La place de la Monnaie

Du grand béguinage à la cathédrale saint-michel

La place de la Monnaie

Lorsque nous tournons le dos à la rue des Roses, par laquelle nous sommes entrés sur la place, la rue qui débouche sur la droite de la place est la rue Saint-Michel. Nous allons la prendre pour retrouver après quelques pas la rue Neuve.

Nous voici sur la rue Neuve. Prenons-la vers la gauche, jusqu’au bout. Nous arriverons alors sur une large place, la place de la Monnaie.
Sur notre gauche, nous verrons alors la façade de l’opéra, le théâtre royal de la Monnaie. Nous vous attendons sur cette place.

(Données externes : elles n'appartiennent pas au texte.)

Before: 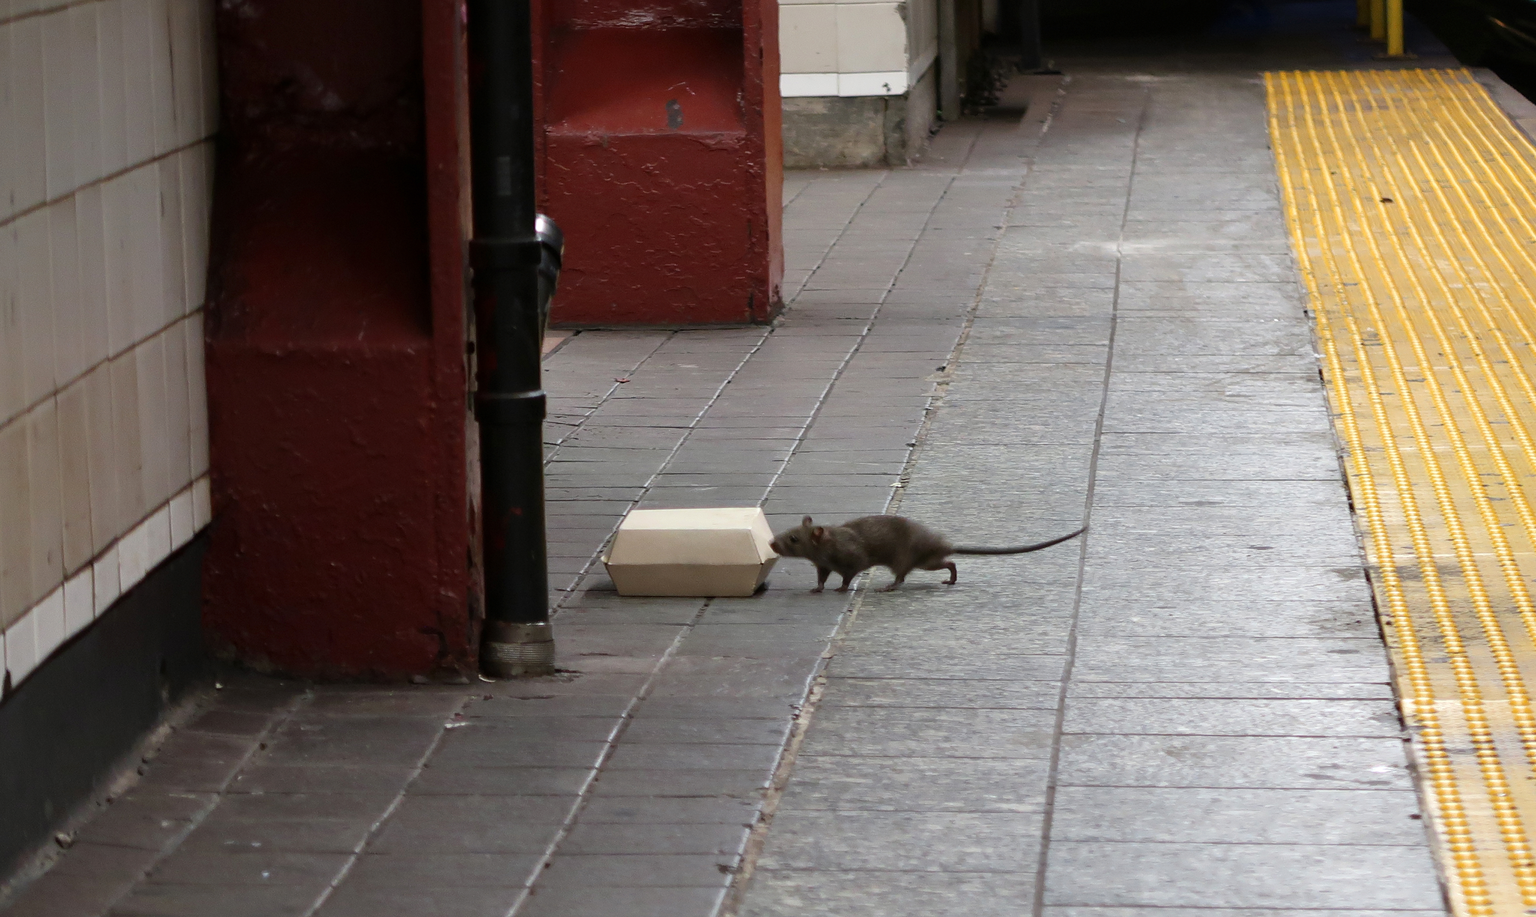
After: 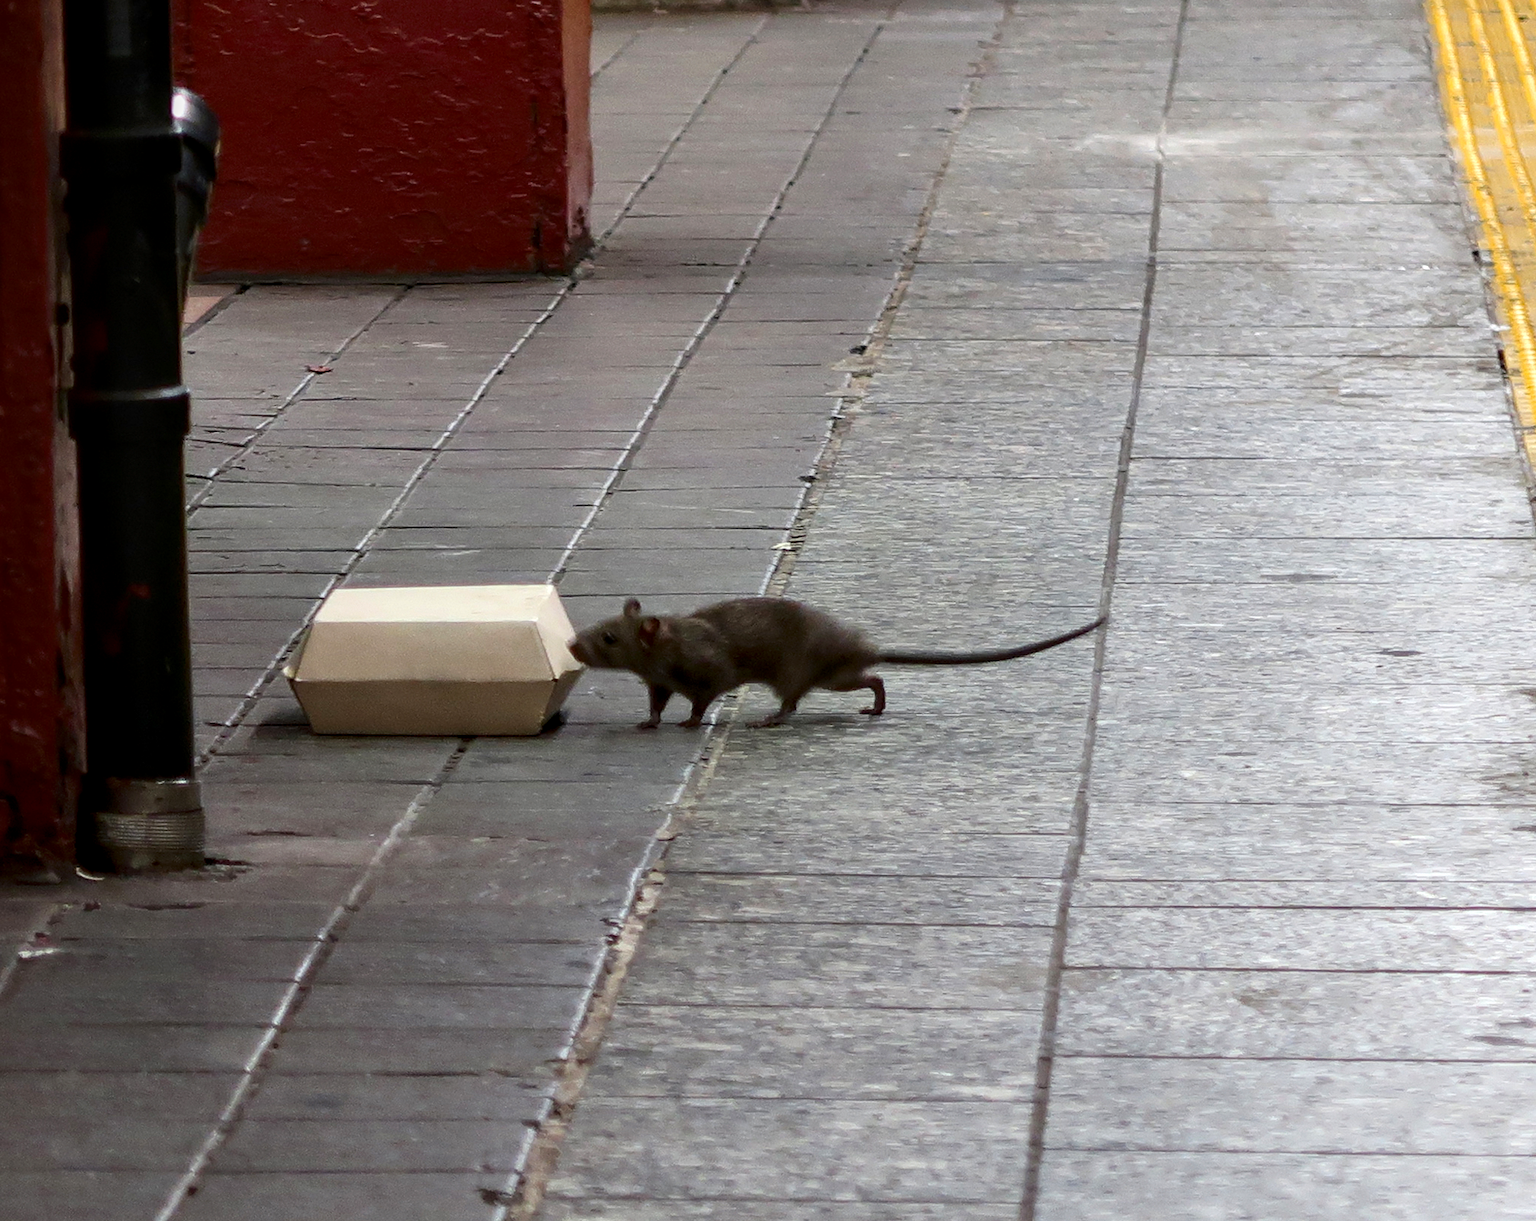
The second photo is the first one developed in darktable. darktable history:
local contrast: on, module defaults
crop and rotate: left 28.256%, top 17.734%, right 12.656%, bottom 3.573%
contrast brightness saturation: contrast 0.13, brightness -0.05, saturation 0.16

Mais, pendant que nous y allons, parlons de cette place et de son histoire.

La place porte ce nom parce que c’est là que se trouvait l’Hôtel de la Monnaie, c’est-à-dire le lieu où l’on battait la monnaie pour le duché de Brabant, et cela dès 1420. Une très vieille place donc. Mais aujourd’hui, le seul bâtiment ancien qui se trouve encore sur la place est le théâtre, reconnaissable par son grand portique d’entrée à colonnes. C’est l’opéra de Bruxelles, temple du wagnérisme, mais aussi très orienté vers les œuvres modernes.

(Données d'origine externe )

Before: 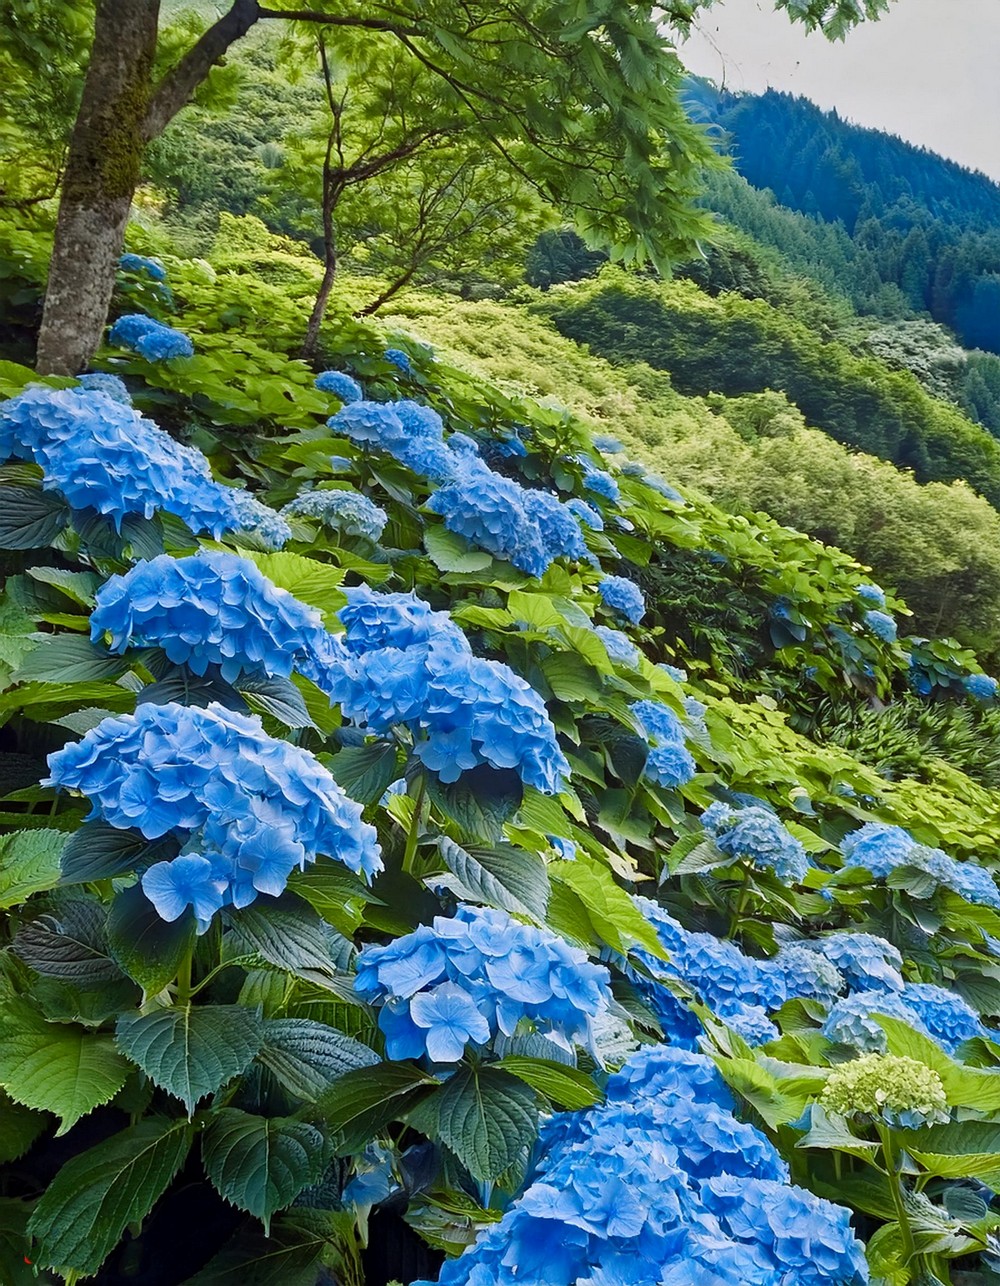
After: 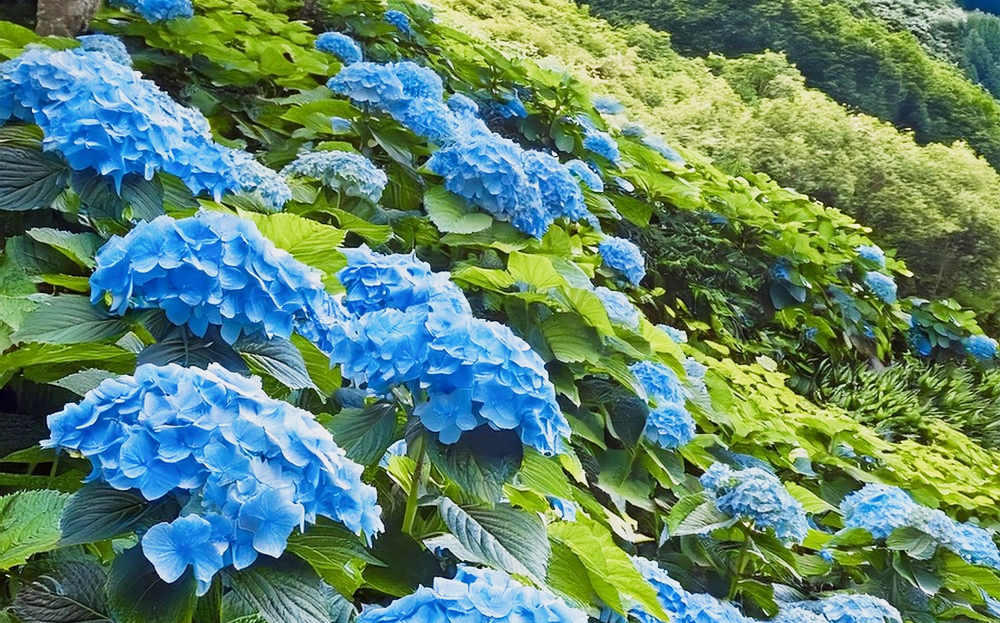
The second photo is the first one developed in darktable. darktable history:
base curve: curves: ch0 [(0, 0) (0.088, 0.125) (0.176, 0.251) (0.354, 0.501) (0.613, 0.749) (1, 0.877)], preserve colors none
crop and rotate: top 26.373%, bottom 25.172%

Depuis le début du 17e siècle, il y eut à Bruxelles différentes salles où étaient représentés des spectacles musicaux. Mais c’est en 1695, après le bombardement de Bruxelles par les soldats de Louis 14, que l’ancien bâtiment de la monnaie a été racheté par Jean-Paul Bombarda, trésorier du gouverneur général des Pays-Bas, Maximilien de Bavière. Il a alors fait détruire le bâtiment, et construire à la place un hôtel des spectacles. C’est l’origine du théâtre actuel, qui ouvrit ses portes en 1700. Les débuts ont été assez difficiles, et plusieurs propriétaires se sont succédés. Mais depuis l’époque napoléonienne, les choses marchent bien, car le théâtre est subventionné par l’état.
Et maintenant, continuez jusqu’à la place et jusqu’au théâtre situé sur sa gauche où nous nous retrouverons.

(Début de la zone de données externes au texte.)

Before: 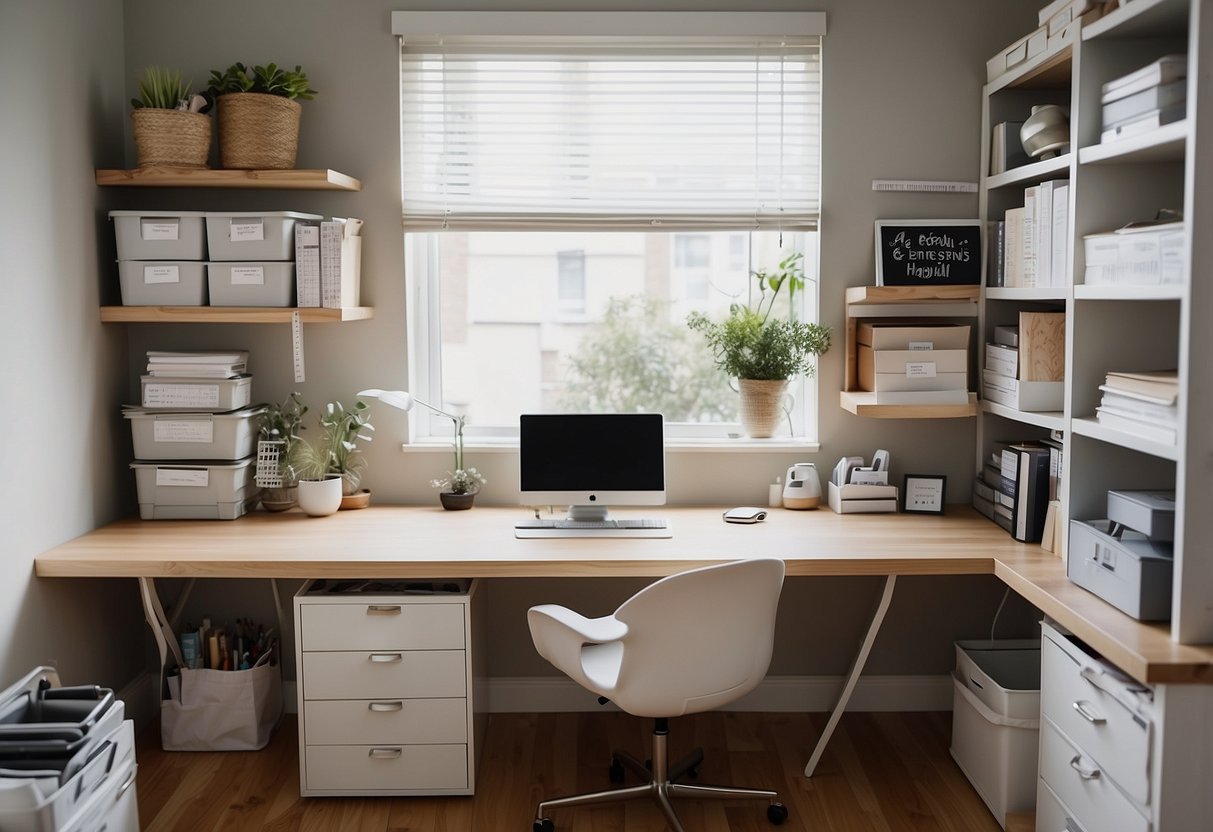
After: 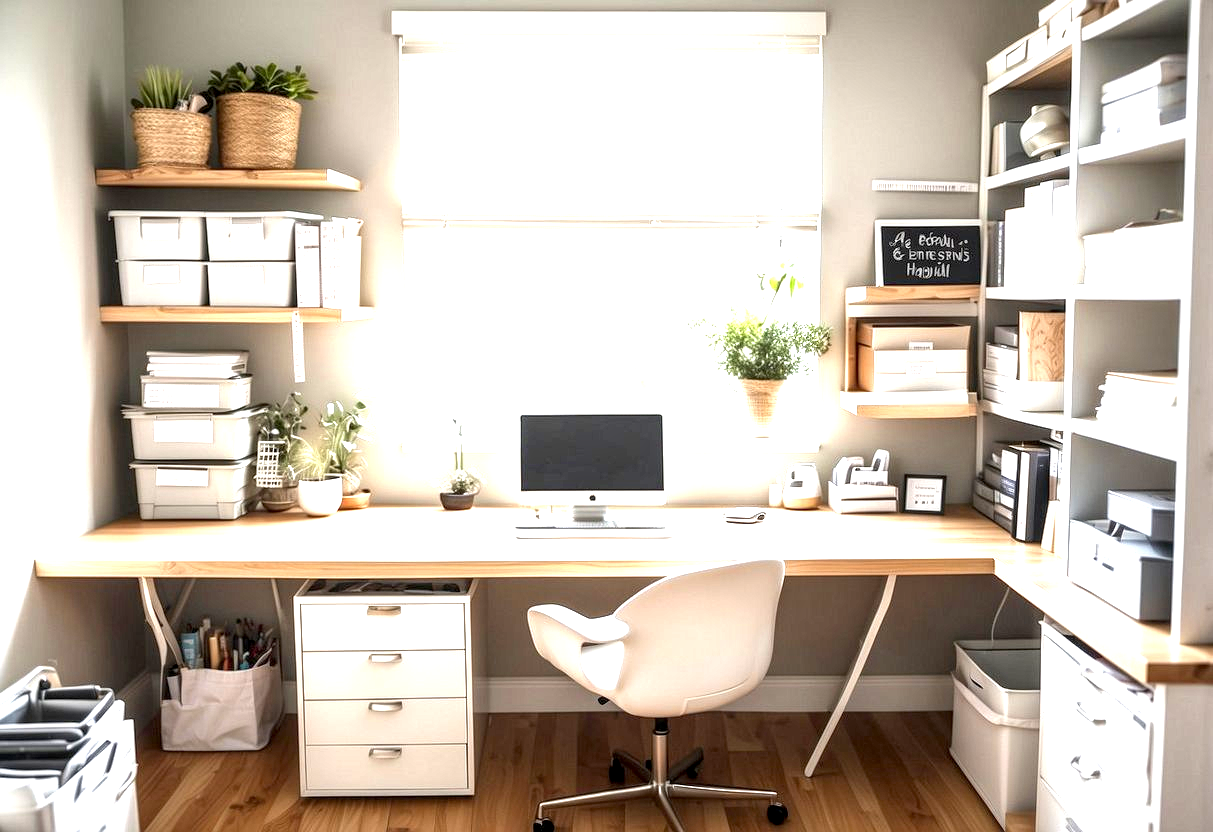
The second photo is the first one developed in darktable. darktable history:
local contrast: detail 144%
exposure: black level correction 0.001, exposure 1.86 EV, compensate exposure bias true, compensate highlight preservation false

Nous voici devant le théâtre. Regardons-le maintenant. Le bâtiment est de style néo-classique, avec son portique à colonnes ioniques. On dit que les colonnes sont « ioniques » lorsque ses chapiteaux sont décorés de deux grandes spirales, sortes de volutes végétales. Regardons le fronton triangulaire : Au centre, une figure debout représente l’harmonie. Ce personnage est entouré d’autres figures, représentant des passions humaines. Par exemple, à droite, un jeune homme tient deux lions. C’est l’amour. Derrière lui, une femme avec des ailes de chauve-souris représente la discorde. À gauche, une des figures féminines lève d’un geste un voile qui lui couvrait la figure et cachait sa beauté. C’est la volupté. Toutes ces passions sont soumises par l’harmonie, qui fait référence à l’harmonie de la musique, bien entendu. Bref, c’est l’illustration du dicton : « la musique adoucit les moeurs ».

Notons qu’il est possible de visiter le théâtre de la monnaie. Pour cela, il faut vous adresser à l’accueil du théâtre ou à l’office du tourisme de la ville, sur la Grand-place.